I was doing some holiday shopping today. Returning to my truck, I was stopped by a man backing out in a brand new car – still had the sticker in the window. Nostalgically my mind sought out the memory of that “new car smell.” Then I wondered do new cars still have that smell (composed probably of plastic, vinyl and paint giving off volatile fumes)?
I couldn’t tell you. I have mostly lost my sense of smell, yet another minor victim of my extended life, my dear cancer-denying life. My sense of smell was gradually squashed out by a long and complex course of therapy called allogeneic stem cell transplant. Years of steroids and other immune-suppressing drugs.
There was a time in-between in which I experienced phantom smells. Phanosia is the medical terms. It usually happened in the evenings – a strong scent of butter cooking. Other times it was a more acrid, chemical smell. In the beginning I would ask Tish, “Do you smell that!” But the answer was always “no…”

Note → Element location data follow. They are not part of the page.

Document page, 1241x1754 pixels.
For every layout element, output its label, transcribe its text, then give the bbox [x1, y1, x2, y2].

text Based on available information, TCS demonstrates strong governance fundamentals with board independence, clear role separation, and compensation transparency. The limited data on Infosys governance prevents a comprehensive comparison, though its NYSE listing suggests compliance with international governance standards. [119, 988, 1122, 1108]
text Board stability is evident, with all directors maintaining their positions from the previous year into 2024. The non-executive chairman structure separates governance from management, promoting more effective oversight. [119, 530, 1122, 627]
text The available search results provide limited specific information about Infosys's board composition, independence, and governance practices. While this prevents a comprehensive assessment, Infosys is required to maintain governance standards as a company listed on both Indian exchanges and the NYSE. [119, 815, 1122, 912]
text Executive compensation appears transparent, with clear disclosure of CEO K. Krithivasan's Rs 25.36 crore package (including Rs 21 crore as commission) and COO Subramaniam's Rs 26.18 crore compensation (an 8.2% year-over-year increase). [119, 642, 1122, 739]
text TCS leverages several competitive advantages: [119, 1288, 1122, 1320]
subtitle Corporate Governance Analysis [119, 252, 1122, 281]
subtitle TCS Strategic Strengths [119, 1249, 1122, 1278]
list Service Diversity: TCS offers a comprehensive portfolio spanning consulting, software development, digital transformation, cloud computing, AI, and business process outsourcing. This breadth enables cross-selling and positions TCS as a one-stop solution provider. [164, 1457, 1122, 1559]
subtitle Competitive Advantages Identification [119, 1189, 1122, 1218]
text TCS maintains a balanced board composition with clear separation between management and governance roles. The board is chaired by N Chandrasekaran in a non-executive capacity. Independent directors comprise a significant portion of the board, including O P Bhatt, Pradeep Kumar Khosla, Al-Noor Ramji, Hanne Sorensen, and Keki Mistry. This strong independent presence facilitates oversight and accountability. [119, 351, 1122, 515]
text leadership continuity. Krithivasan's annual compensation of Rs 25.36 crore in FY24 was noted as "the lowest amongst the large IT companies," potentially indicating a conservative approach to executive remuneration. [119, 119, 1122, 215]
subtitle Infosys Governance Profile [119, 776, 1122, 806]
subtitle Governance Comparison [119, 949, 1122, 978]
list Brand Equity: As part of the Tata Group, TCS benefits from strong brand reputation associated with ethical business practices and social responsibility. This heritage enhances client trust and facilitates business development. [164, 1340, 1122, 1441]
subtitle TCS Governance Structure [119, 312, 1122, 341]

So here it is the Christmas season. And while I will have little opportunity to sit in a brand new car, I do miss the fresh pine smell of the Christmas tree. I do miss the smell of cookies baking in the oven and the yeasty scent of fresh bread. I miss the smell of melted chocolate simmering on the stove. I miss the unmistakable smell of the sea. I miss the faint cold scent of the air after a fresh snow.
But these are small things. Because I will not be missing this Christmas. I once had reason to believe that 2001 would be my last Christmas on this Earth. Miracles do happen. Here I am, ready to be surrounded by my growing family, my two young granddaughters, and, for their first Christmas, my twin granddaughters only a week old. These are the things that matter. Smell is just part of the price I paid.